• TASK OBJECTIVE
Without including any picture, repeat the records below exactly.

• DATASET EXTRACT
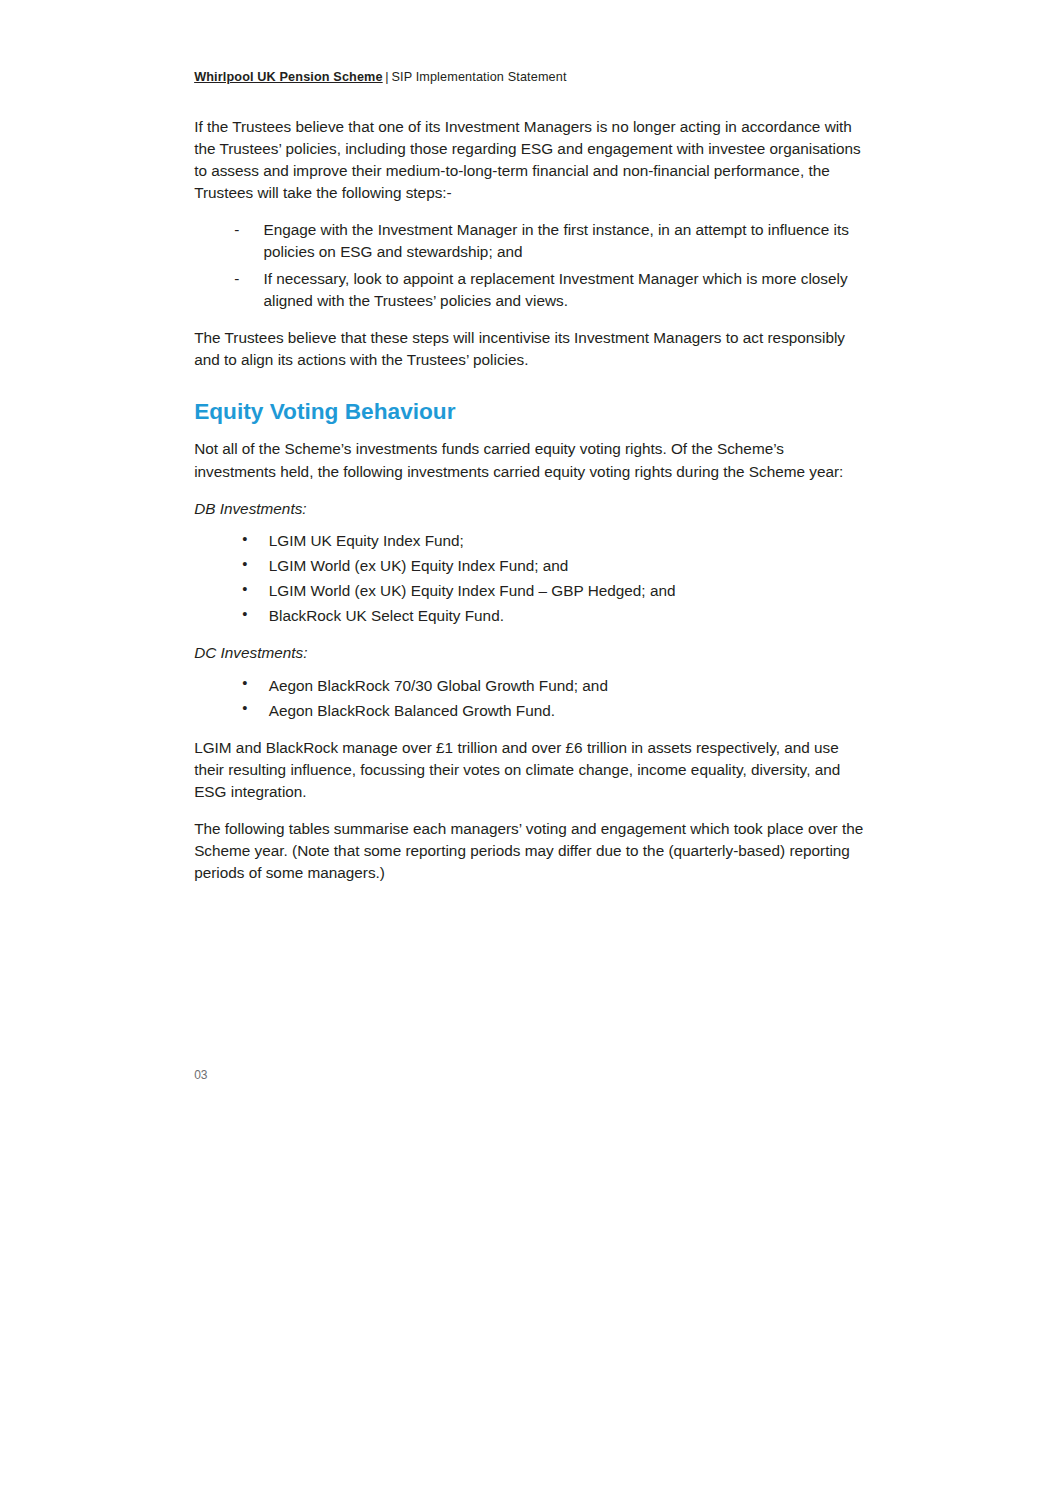Whirlpool UK Pension Scheme|SIP Implementation Statement
If the Trustees believe that one of its Investment Managers is no longer acting in accordance with the Trustees’ policies, including those regarding ESG and engagement with investee organisations to assess and improve their medium-to-long-term financial and non-financial performance, the Trustees will take the following steps:-
Engage with the Investment Manager in the first instance, in an attempt to influence its policies on ESG and stewardship; and
If necessary, look to appoint a replacement Investment Manager which is more closely aligned with the Trustees’ policies and views.
The Trustees believe that these steps will incentivise its Investment Managers to act responsibly and to align its actions with the Trustees’ policies.
Equity Voting Behaviour
Not all of the Scheme’s investments funds carried equity voting rights. Of the Scheme’s investments held, the following investments carried equity voting rights during the Scheme year:
DB Investments:
LGIM UK Equity Index Fund;
LGIM World (ex UK) Equity Index Fund; and
LGIM World (ex UK) Equity Index Fund – GBP Hedged; and
BlackRock UK Select Equity Fund.
DC Investments:
Aegon BlackRock 70/30 Global Growth Fund; and
Aegon BlackRock Balanced Growth Fund.
LGIM and BlackRock manage over £1 trillion and over £6 trillion in assets respectively, and use their resulting influence, focussing their votes on climate change, income equality, diversity, and ESG integration.
The following tables summarise each managers’ voting and engagement which took place over the Scheme year. (Note that some reporting periods may differ due to the (quarterly-based) reporting periods of some managers.)
03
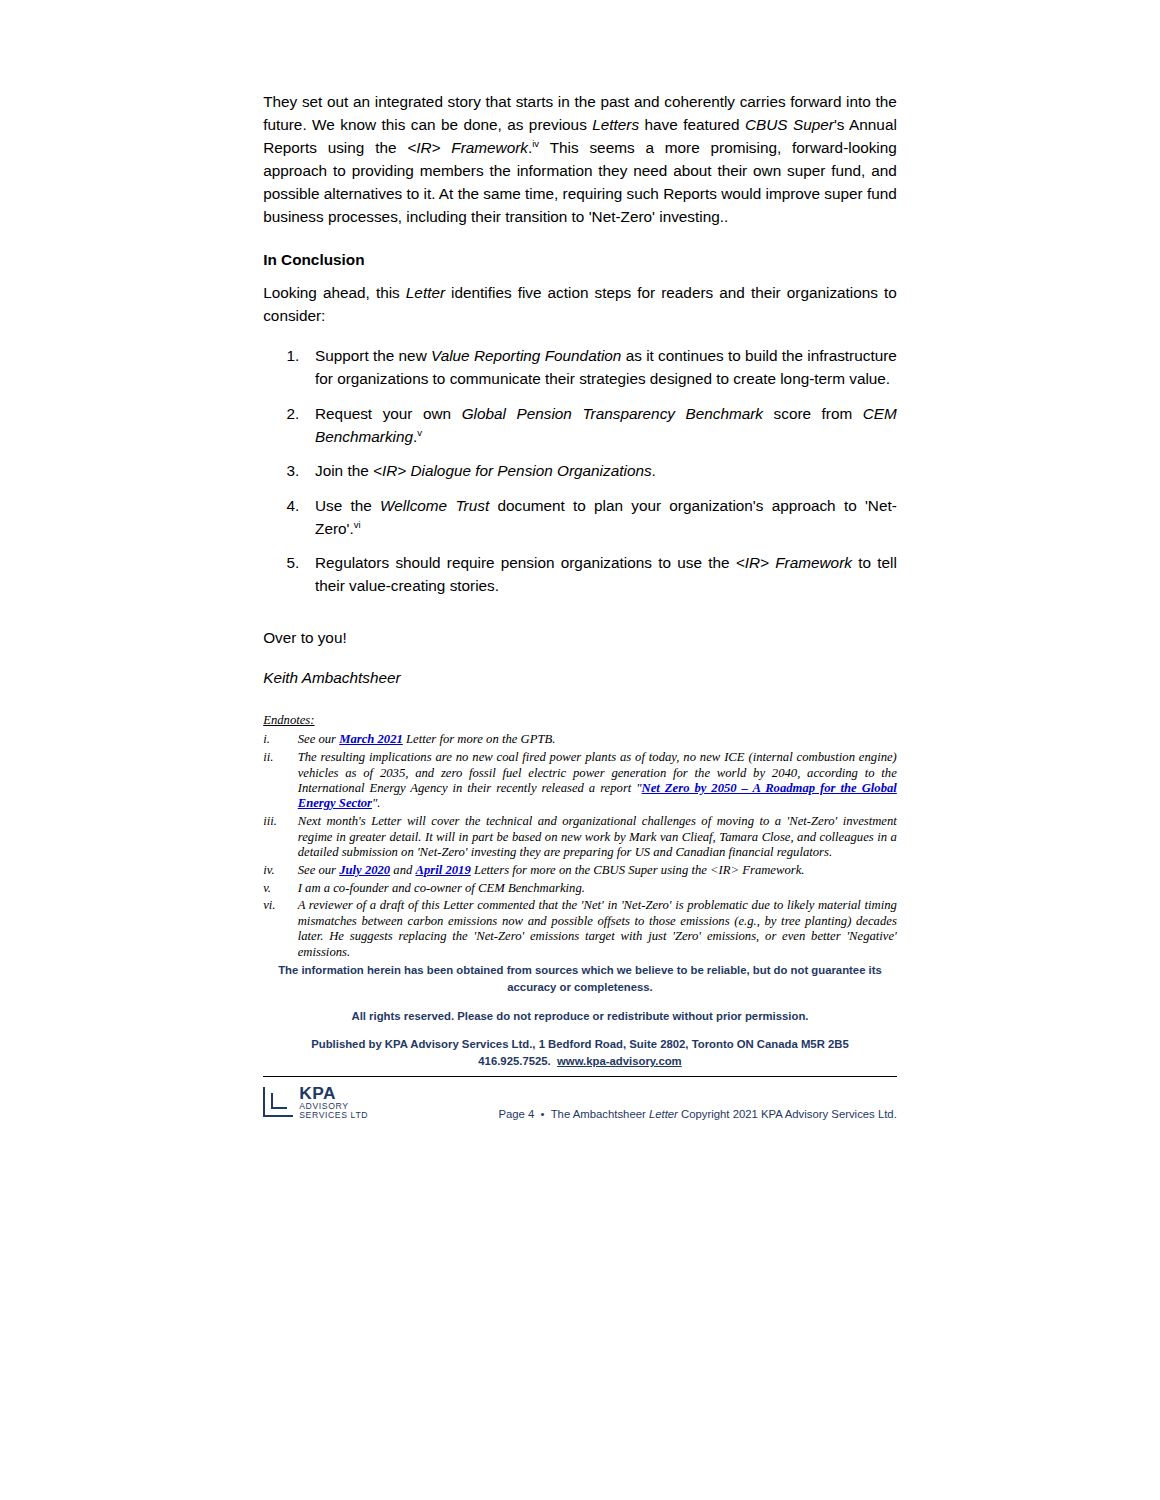They set out an integrated story that starts in the past and coherently carries forward into the future. We know this can be done, as previous Letters have featured CBUS Super's Annual Reports using the <IR> Framework.iv This seems a more promising, forward-looking approach to providing members the information they need about their own super fund, and possible alternatives to it. At the same time, requiring such Reports would improve super fund business processes, including their transition to 'Net-Zero' investing..
In Conclusion
Looking ahead, this Letter identifies five action steps for readers and their organizations to consider:
Support the new Value Reporting Foundation as it continues to build the infrastructure for organizations to communicate their strategies designed to create long-term value.
Request your own Global Pension Transparency Benchmark score from CEM Benchmarking.v
Join the <IR> Dialogue for Pension Organizations.
Use the Wellcome Trust document to plan your organization's approach to 'Net-Zero'.vi
Regulators should require pension organizations to use the <IR> Framework to tell their value-creating stories.
Over to you!
Keith Ambachtsheer
Endnotes:
| i. | See our March 2021 Letter for more on the GPTB. |
| ii. | The resulting implications are no new coal fired power plants as of today, no new ICE (internal combustion engine) vehicles as of 2035, and zero fossil fuel electric power generation for the world by 2040, according to the International Energy Agency in their recently released a report " Net Zero by 2050 – A Roadmap for the Global Energy Sector ". |
| iii. | Next month's Letter will cover the technical and organizational challenges of moving to a 'Net-Zero' investment regime in greater detail. It will in part be based on new work by Mark van Clieaf, Tamara Close, and colleagues in a detailed submission on 'Net-Zero' investing they are preparing for US and Canadian financial regulators. |
| iv. | See our July 2020 and April 2019 Letters for more on the CBUS Super using the <IR> Framework. |
| v. | I am a co-founder and co-owner of CEM Benchmarking. |
| vi. | A reviewer of a draft of this Letter commented that the 'Net' in 'Net-Zero' is problematic due to likely material timing mismatches between carbon emissions now and possible offsets to those emissions (e.g., by tree planting) decades later. He suggests replacing the 'Net-Zero' emissions target with just 'Zero' emissions, or even better 'Negative' emissions. |
The information herein has been obtained from sources which we believe to be reliable, but do not guarantee its accuracy or completeness.
All rights reserved. Please do not reproduce or redistribute without prior permission.
Published by KPA Advisory Services Ltd., 1 Bedford Road, Suite 2802, Toronto ON Canada M5R 2B5
416.925.7525. www.kpa-advisory.com
KPA
ADVISORY
SERVICES LTD
Page 4 • The Ambachtsheer Letter Copyright 2021 KPA Advisory Services Ltd.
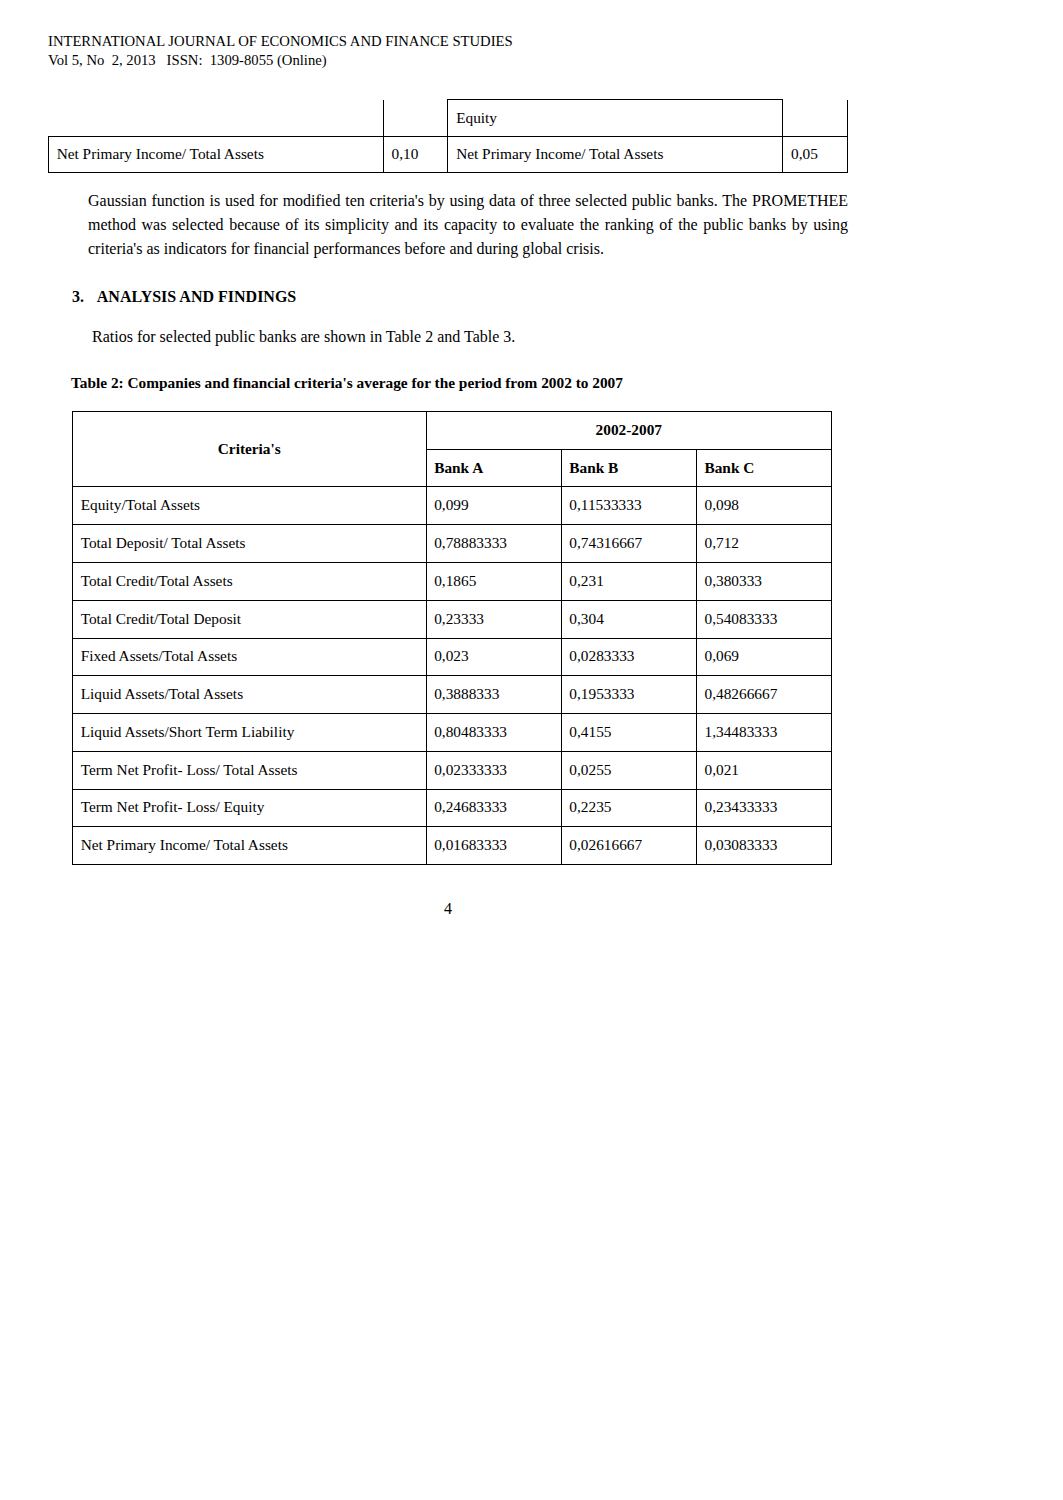INTERNATIONAL JOURNAL OF ECONOMICS AND FINANCE STUDIES
Vol 5, No 2, 2013 ISSN: 1309-8055 (Online)
| | | Equity | |
| Net Primary Income/ Total Assets | 0,10 | Net Primary Income/ Total Assets | 0,05 |
Gaussian function is used for modified ten criteria's by using data of three selected public banks. The PROMETHEE method was selected because of its simplicity and its capacity to evaluate the ranking of the public banks by using criteria's as indicators for financial performances before and during global crisis.
3. ANALYSIS AND FINDINGS
Ratios for selected public banks are shown in Table 2 and Table 3.
Table 2: Companies and financial criteria's average for the period from 2002 to 2007
| Criteria's | 2002-2007 |
| --- | --- |
| Bank A | Bank B | Bank C |
| Equity/Total Assets | 0,099 | 0,11533333 | 0,098 |
| Total Deposit/ Total Assets | 0,78883333 | 0,74316667 | 0,712 |
| Total Credit/Total Assets | 0,1865 | 0,231 | 0,380333 |
| Total Credit/Total Deposit | 0,23333 | 0,304 | 0,54083333 |
| Fixed Assets/Total Assets | 0,023 | 0,0283333 | 0,069 |
| Liquid Assets/Total Assets | 0,3888333 | 0,1953333 | 0,48266667 |
| Liquid Assets/Short Term Liability | 0,80483333 | 0,4155 | 1,34483333 |
| Term Net Profit- Loss/ Total Assets | 0,02333333 | 0,0255 | 0,021 |
| Term Net Profit- Loss/ Equity | 0,24683333 | 0,2235 | 0,23433333 |
| Net Primary Income/ Total Assets | 0,01683333 | 0,02616667 | 0,03083333 |
4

• ANSWER TO THE PROBLEM
Whirlpool UK Pension Scheme|SIP Implementation Statement
If the Trustees believe that one of its Investment Managers is no longer acting in accordance with the Trustees’ policies, including those regarding ESG and engagement with investee organisations to assess and improve their medium-to-long-term financial and non-financial performance, the Trustees will take the following steps:-
Engage with the Investment Manager in the first instance, in an attempt to influence its policies on ESG and stewardship; and
If necessary, look to appoint a replacement Investment Manager which is more closely aligned with the Trustees’ policies and views.
The Trustees believe that these steps will incentivise its Investment Managers to act responsibly and to align its actions with the Trustees’ policies.
Equity Voting Behaviour
Not all of the Scheme’s investments funds carried equity voting rights. Of the Scheme’s investments held, the following investments carried equity voting rights during the Scheme year:
DB Investments:
LGIM UK Equity Index Fund;
LGIM World (ex UK) Equity Index Fund; and
LGIM World (ex UK) Equity Index Fund – GBP Hedged; and
BlackRock UK Select Equity Fund.
DC Investments:
Aegon BlackRock 70/30 Global Growth Fund; and
Aegon BlackRock Balanced Growth Fund.
LGIM and BlackRock manage over £1 trillion and over £6 trillion in assets respectively, and use their resulting influence, focussing their votes on climate change, income equality, diversity, and ESG integration.
The following tables summarise each managers’ voting and engagement which took place over the Scheme year. (Note that some reporting periods may differ due to the (quarterly-based) reporting periods of some managers.)
03
They set out an integrated story that starts in the past and coherently carries forward into the future. We know this can be done, as previous Letters have featured CBUS Super's Annual Reports using the <IR> Framework.iv This seems a more promising, forward-looking approach to providing members the information they need about their own super fund, and possible alternatives to it. At the same time, requiring such Reports would improve super fund business processes, including their transition to 'Net-Zero' investing..
In Conclusion
Looking ahead, this Letter identifies five action steps for readers and their organizations to consider:
Support the new Value Reporting Foundation as it continues to build the infrastructure for organizations to communicate their strategies designed to create long-term value.
Request your own Global Pension Transparency Benchmark score from CEM Benchmarking.v
Join the <IR> Dialogue for Pension Organizations.
Use the Wellcome Trust document to plan your organization's approach to 'Net-Zero'.vi
Regulators should require pension organizations to use the <IR> Framework to tell their value-creating stories.
Over to you!
Keith Ambachtsheer
Endnotes:
| i. | See our March 2021 Letter for more on the GPTB. |
| ii. | The resulting implications are no new coal fired power plants as of today, no new ICE (internal combustion engine) vehicles as of 2035, and zero fossil fuel electric power generation for the world by 2040, according to the International Energy Agency in their recently released a report " Net Zero by 2050 – A Roadmap for the Global Energy Sector ". |
| iii. | Next month's Letter will cover the technical and organizational challenges of moving to a 'Net-Zero' investment regime in greater detail. It will in part be based on new work by Mark van Clieaf, Tamara Close, and colleagues in a detailed submission on 'Net-Zero' investing they are preparing for US and Canadian financial regulators. |
| iv. | See our July 2020 and April 2019 Letters for more on the CBUS Super using the <IR> Framework. |
| v. | I am a co-founder and co-owner of CEM Benchmarking. |
| vi. | A reviewer of a draft of this Letter commented that the 'Net' in 'Net-Zero' is problematic due to likely material timing mismatches between carbon emissions now and possible offsets to those emissions (e.g., by tree planting) decades later. He suggests replacing the 'Net-Zero' emissions target with just 'Zero' emissions, or even better 'Negative' emissions. |
The information herein has been obtained from sources which we believe to be reliable, but do not guarantee its accuracy or completeness.
All rights reserved. Please do not reproduce or redistribute without prior permission.
Published by KPA Advisory Services Ltd., 1 Bedford Road, Suite 2802, Toronto ON Canada M5R 2B5
416.925.7525. www.kpa-advisory.com
KPA
ADVISORY
SERVICES LTD
Page 4 • The Ambachtsheer Letter Copyright 2021 KPA Advisory Services Ltd.
INTERNATIONAL JOURNAL OF ECONOMICS AND FINANCE STUDIES
Vol 5, No 2, 2013 ISSN: 1309-8055 (Online)
| | | Equity | |
| Net Primary Income/ Total Assets | 0,10 | Net Primary Income/ Total Assets | 0,05 |
Gaussian function is used for modified ten criteria's by using data of three selected public banks. The PROMETHEE method was selected because of its simplicity and its capacity to evaluate the ranking of the public banks by using criteria's as indicators for financial performances before and during global crisis.
3. ANALYSIS AND FINDINGS
Ratios for selected public banks are shown in Table 2 and Table 3.
Table 2: Companies and financial criteria's average for the period from 2002 to 2007
| Criteria's | 2002-2007 |
| --- | --- |
| Bank A | Bank B | Bank C |
| Equity/Total Assets | 0,099 | 0,11533333 | 0,098 |
| Total Deposit/ Total Assets | 0,78883333 | 0,74316667 | 0,712 |
| Total Credit/Total Assets | 0,1865 | 0,231 | 0,380333 |
| Total Credit/Total Deposit | 0,23333 | 0,304 | 0,54083333 |
| Fixed Assets/Total Assets | 0,023 | 0,0283333 | 0,069 |
| Liquid Assets/Total Assets | 0,3888333 | 0,1953333 | 0,48266667 |
| Liquid Assets/Short Term Liability | 0,80483333 | 0,4155 | 1,34483333 |
| Term Net Profit- Loss/ Total Assets | 0,02333333 | 0,0255 | 0,021 |
| Term Net Profit- Loss/ Equity | 0,24683333 | 0,2235 | 0,23433333 |
| Net Primary Income/ Total Assets | 0,01683333 | 0,02616667 | 0,03083333 |
4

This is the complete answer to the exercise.